Too many bones are cluttered up in the workspace, making it difficult to edit.

Let's use Visibility Preset.
(1) Select View menu > Visibility Preset > Settings.

(1) Add a new rule.
(2) Set the method of this rule to "Show Bones If Mesh Group Visible".
This option causes the bones to be rendered in the workspace only when the mesh group they belong to is rendered.

Apply the created rule.
(1) Select the created rule in View menu > Visible Preset and (2) click Enable Preset to activate it. (Shortcut key: I )
(3) When the animation is played, only the bones for the child mesh group that are visible are shown in the workspace.

Now that everything is ready, it's time to create the bone animation.
Within an animation clip, you can create motion to make a character move while changing direction.

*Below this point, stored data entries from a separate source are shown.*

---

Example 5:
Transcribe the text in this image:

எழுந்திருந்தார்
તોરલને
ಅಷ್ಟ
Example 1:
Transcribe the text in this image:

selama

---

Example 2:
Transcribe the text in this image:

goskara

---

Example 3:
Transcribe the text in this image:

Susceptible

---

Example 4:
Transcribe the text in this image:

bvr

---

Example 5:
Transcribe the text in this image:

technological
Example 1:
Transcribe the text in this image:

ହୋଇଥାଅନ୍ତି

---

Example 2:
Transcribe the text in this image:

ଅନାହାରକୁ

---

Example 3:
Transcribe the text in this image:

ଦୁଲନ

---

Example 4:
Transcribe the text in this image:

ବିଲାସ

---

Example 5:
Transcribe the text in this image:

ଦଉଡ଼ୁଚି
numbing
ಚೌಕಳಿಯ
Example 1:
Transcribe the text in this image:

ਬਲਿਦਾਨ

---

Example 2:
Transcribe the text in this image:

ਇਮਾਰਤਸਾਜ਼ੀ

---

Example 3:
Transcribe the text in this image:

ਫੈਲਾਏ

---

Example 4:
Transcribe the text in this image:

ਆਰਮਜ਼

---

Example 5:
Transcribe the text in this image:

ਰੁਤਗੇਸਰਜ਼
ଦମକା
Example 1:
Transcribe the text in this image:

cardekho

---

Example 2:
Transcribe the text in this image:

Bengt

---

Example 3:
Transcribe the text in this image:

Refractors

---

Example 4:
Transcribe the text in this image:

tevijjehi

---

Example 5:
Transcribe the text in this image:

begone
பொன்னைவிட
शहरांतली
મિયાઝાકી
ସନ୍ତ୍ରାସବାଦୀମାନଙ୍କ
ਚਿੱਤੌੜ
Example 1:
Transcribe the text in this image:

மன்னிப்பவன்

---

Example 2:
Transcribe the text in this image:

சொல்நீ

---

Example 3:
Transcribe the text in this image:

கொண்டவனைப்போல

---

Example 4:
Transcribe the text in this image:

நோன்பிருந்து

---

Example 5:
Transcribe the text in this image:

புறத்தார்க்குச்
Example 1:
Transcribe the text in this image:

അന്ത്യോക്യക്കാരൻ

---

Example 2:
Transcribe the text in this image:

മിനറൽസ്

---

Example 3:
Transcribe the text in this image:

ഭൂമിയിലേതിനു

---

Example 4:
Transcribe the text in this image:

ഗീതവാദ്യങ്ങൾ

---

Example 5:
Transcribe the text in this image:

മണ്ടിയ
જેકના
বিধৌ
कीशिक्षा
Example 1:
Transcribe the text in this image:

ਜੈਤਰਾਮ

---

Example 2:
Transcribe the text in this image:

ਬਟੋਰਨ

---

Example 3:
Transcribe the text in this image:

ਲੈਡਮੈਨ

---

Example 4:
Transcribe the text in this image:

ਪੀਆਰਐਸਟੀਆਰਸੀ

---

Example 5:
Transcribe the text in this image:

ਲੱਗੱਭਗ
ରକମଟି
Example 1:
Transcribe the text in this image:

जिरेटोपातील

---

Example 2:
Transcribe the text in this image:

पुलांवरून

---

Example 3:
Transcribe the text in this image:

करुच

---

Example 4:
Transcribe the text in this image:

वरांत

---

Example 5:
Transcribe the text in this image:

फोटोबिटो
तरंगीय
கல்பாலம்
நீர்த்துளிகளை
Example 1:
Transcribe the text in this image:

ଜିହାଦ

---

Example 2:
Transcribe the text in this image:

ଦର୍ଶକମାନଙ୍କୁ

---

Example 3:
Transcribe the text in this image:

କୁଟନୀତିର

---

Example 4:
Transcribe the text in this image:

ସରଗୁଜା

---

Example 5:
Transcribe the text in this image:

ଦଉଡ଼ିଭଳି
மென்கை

This process will be different depending on what motion your character has and how you animate it.
Even so, the following explanations will help you as you create motions.

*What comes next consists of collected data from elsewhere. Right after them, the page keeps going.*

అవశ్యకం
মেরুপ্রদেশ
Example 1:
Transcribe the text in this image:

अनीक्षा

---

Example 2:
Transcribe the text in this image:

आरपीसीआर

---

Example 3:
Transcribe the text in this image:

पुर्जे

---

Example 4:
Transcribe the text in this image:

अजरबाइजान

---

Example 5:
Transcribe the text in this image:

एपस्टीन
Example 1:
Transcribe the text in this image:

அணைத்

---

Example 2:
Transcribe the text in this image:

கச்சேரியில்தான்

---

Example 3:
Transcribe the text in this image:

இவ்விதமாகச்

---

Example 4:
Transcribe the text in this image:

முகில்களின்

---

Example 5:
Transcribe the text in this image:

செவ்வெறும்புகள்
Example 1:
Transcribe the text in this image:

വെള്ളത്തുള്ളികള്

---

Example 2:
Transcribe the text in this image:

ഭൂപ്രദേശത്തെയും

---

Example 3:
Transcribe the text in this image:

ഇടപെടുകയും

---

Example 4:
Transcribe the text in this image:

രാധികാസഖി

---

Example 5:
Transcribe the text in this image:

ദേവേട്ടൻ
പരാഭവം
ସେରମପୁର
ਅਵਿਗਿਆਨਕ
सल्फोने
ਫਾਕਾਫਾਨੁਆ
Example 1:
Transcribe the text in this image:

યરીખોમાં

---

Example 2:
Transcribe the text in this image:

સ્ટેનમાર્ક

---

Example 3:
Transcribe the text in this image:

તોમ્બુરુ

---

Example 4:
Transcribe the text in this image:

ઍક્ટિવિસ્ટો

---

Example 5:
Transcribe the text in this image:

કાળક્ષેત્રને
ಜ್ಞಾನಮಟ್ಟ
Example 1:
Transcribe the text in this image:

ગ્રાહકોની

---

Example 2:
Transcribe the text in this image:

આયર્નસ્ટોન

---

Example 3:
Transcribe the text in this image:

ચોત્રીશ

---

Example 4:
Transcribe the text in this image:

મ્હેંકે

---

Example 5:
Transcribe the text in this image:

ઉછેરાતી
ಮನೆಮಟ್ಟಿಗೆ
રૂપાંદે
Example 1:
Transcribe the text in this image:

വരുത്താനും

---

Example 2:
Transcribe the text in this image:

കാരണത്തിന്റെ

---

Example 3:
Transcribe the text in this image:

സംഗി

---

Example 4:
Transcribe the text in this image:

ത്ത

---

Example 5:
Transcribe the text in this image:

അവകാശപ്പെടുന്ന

(1) Select the Transform timeline and timeline layers, create keyframes, and (2) modify the character's pose.

(1) Create keyframes just before the character's direction changes.
(2) Modify the pose as closely as possible to the next pose of the character.

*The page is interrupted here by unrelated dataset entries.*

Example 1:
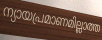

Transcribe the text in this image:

ന്യായപ്രമാണമില്ലാത്ത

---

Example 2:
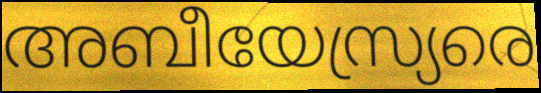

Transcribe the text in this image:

അബീയേസ്ര്യരെ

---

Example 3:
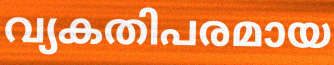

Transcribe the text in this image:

വ്യകതിപരമായ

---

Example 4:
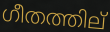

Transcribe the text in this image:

ഗീതത്തില്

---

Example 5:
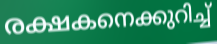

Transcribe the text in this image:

രക്ഷകനെക്കുറിച്ച്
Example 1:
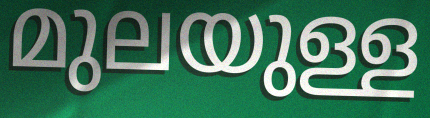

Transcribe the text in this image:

മുലയുള്ള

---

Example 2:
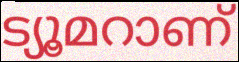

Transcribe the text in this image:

ട്യൂമറാണ്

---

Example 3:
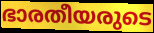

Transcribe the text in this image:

ഭാരതീയരുടെ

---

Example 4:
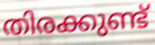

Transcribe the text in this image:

തിരക്കുണ്ട്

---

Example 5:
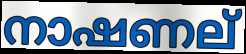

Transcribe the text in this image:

നാഷണല്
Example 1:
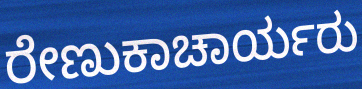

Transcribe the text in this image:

ರೇಣುಕಾಚಾರ್ಯರು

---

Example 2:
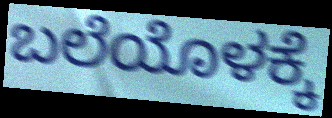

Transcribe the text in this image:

ಬಲೆಯೊಳಕ್ಕೆ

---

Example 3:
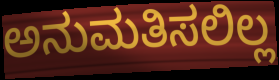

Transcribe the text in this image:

ಅನುಮತಿಸಲಿಲ್ಲ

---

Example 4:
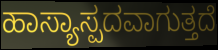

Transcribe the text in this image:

ಹಾಸ್ಯಾಸ್ಪದವಾಗುತ್ತದೆ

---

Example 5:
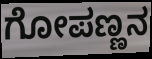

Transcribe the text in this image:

ಗೋಪಣ್ಣನ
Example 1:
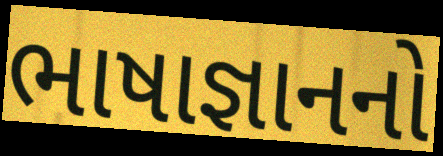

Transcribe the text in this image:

ભાષાજ્ઞાનનો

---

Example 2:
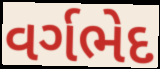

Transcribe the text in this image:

વર્ગભેદ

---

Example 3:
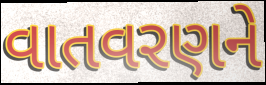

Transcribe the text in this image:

વાતવરણને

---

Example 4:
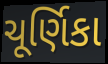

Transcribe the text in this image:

ચૂર્ણિકા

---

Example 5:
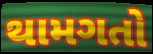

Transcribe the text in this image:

થામગતો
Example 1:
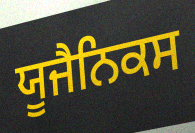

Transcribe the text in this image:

ਯੂਜੈਨਿਕਸ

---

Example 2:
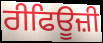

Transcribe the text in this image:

ਰੀਫਿਊਜ਼ੀ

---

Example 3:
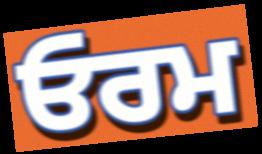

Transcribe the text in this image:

ਓਰਮ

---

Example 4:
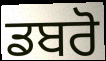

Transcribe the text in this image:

ਡਬਰੋ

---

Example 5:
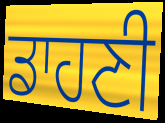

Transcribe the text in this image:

ਡਾਹਣੀ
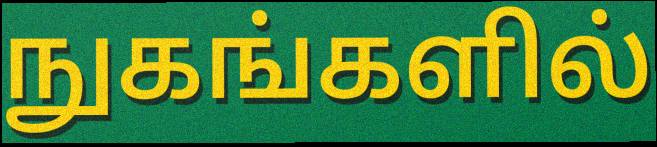
நுகங்களில்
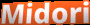
Midori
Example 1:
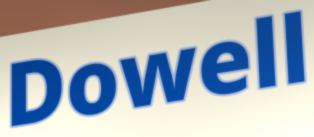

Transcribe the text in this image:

Dowell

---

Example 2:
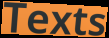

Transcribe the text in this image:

Texts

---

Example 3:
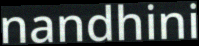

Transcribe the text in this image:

nandhini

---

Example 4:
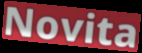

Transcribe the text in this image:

When the character's direction changes by moving to the next frame, the smaller the difference in pose from the previous frame, the more natural the animation.

If the positions of the last keyframes in the previous character direction and the first keyframes in the next direction are the same, the transition will be more natural.

By combining the bone animation and the control parameters, we created an animation that looks like a character rotating as above.
If you add more keyframes, Morph modifier, and proper character images suitable for rotation, you will be able to create a much higher quality work.

Setting the control parameters and poses so that the character's direction transitions naturally takes a lot of know-how.
In addition to our description of the features, try creating your own animations to gain a lot of experience and create great creations.

Let's check the finished character animation in the Unity scene.
(1) On the screen where the root unit is selected, select Animation Clip and activate Auto Play to make the animation play automatically.
(2) Execute Bake.

You should see the finished animation playing in the Unity scene.

The way to use multiple child mesh groups is to edit many objects at the same time as shown in the description.
The inevitable cons are that the workflow is rather difficult and there are a lot of things that need to be set up.
However, overcoming these difficulties has a huge advantage in being able to represent a change in character direction within a single animation.
This is a good technique for creating complex motions in side-view action games, such as characters running, fighting, jumping and turning around.